Write out exactly, and only, the lines below from the line with "camera: 20 degrees right, 10 degrees down" through the line with "(405, 227) = (351, 354): turquoise"; pictures do not belong in the copy.
(RECORDED INFORMATION)
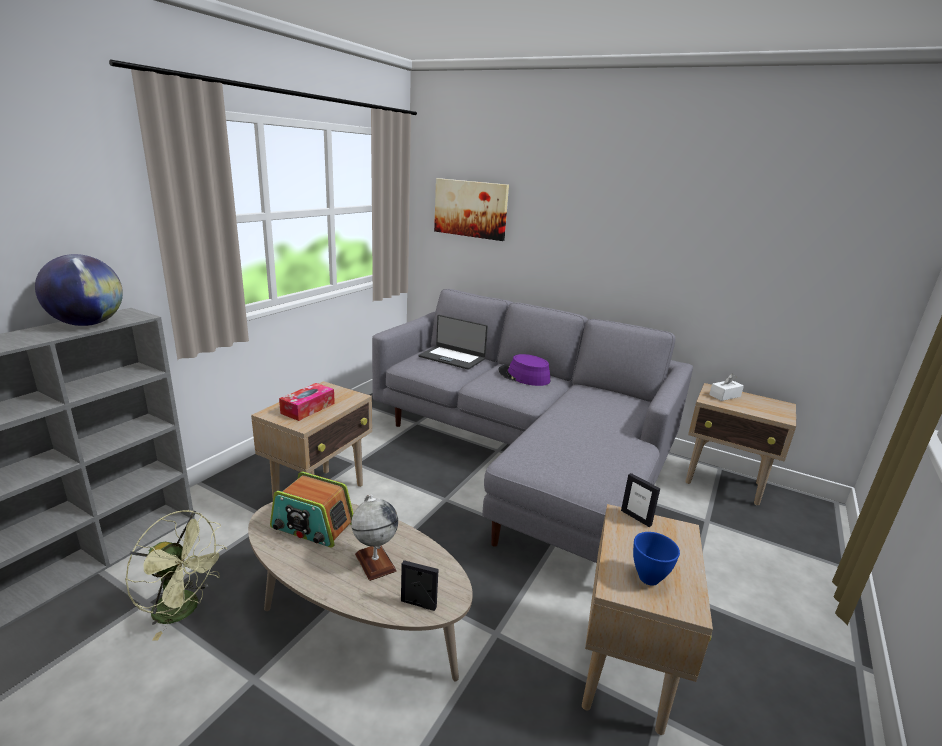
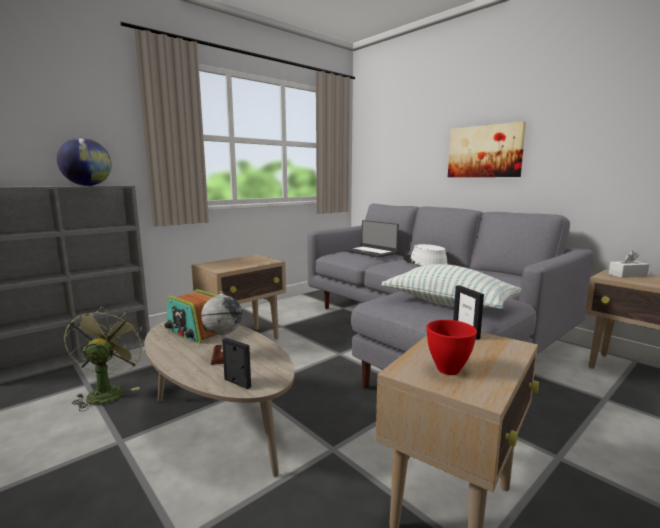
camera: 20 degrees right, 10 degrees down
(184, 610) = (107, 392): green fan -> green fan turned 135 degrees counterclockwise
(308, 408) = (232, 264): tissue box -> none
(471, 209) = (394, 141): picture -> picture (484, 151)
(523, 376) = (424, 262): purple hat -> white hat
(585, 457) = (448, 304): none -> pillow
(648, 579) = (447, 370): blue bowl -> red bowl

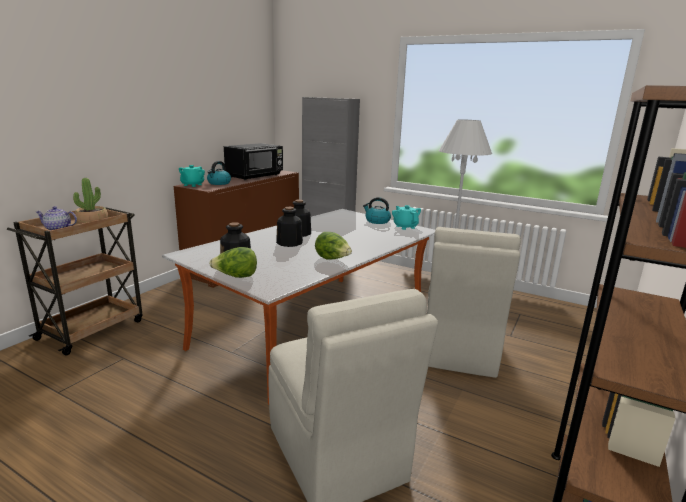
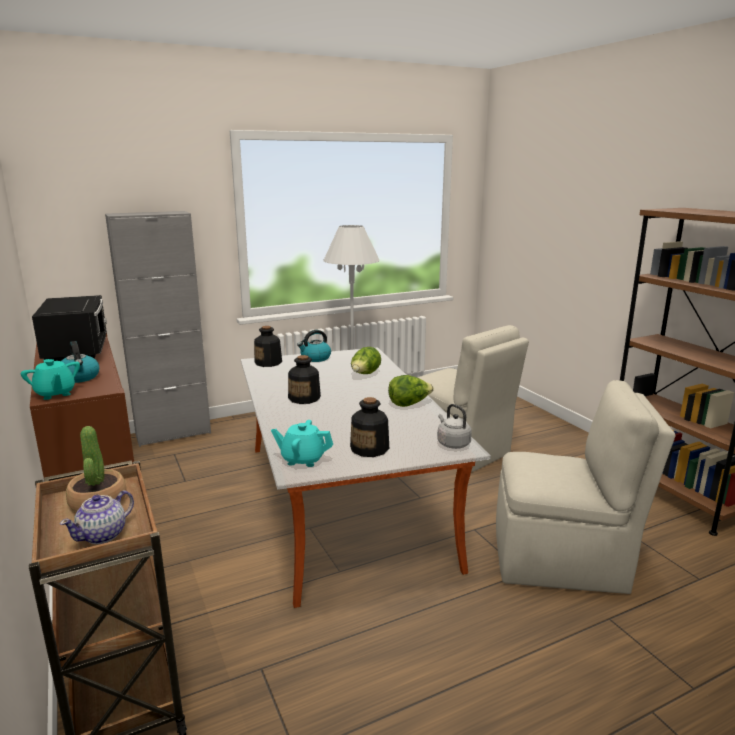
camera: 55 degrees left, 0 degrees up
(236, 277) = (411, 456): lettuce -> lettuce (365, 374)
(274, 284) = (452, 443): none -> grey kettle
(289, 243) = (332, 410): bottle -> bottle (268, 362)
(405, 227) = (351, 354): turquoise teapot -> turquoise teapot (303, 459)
(End RECORDED INFORMATION)
(RECORDED INFORMATION)
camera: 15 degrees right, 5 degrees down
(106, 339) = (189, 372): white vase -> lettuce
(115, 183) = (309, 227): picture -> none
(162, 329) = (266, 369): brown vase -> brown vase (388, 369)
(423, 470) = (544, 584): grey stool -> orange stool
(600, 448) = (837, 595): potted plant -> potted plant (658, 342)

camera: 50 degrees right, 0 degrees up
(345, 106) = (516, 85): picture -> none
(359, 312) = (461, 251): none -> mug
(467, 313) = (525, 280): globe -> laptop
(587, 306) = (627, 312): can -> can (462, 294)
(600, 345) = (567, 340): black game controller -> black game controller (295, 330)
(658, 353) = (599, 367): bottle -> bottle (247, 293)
(End RECORDED INFORMATION)
ANSWER:
camera: 20 degrees right, 10 degrees down
(184, 610) = (107, 392): green fan -> green fan turned 135 degrees counterclockwise
(308, 408) = (232, 264): tissue box -> none
(471, 209) = (394, 141): picture -> picture (484, 151)
(523, 376) = (424, 262): purple hat -> white hat
(585, 457) = (448, 304): none -> pillow
(648, 579) = (447, 370): blue bowl -> red bowl

camera: 55 degrees left, 0 degrees up
(236, 277) = (411, 456): lettuce -> lettuce (365, 374)
(274, 284) = (452, 443): none -> grey kettle
(289, 243) = (332, 410): bottle -> bottle (268, 362)
(405, 227) = (351, 354): turquoise teapot -> turquoise teapot (303, 459)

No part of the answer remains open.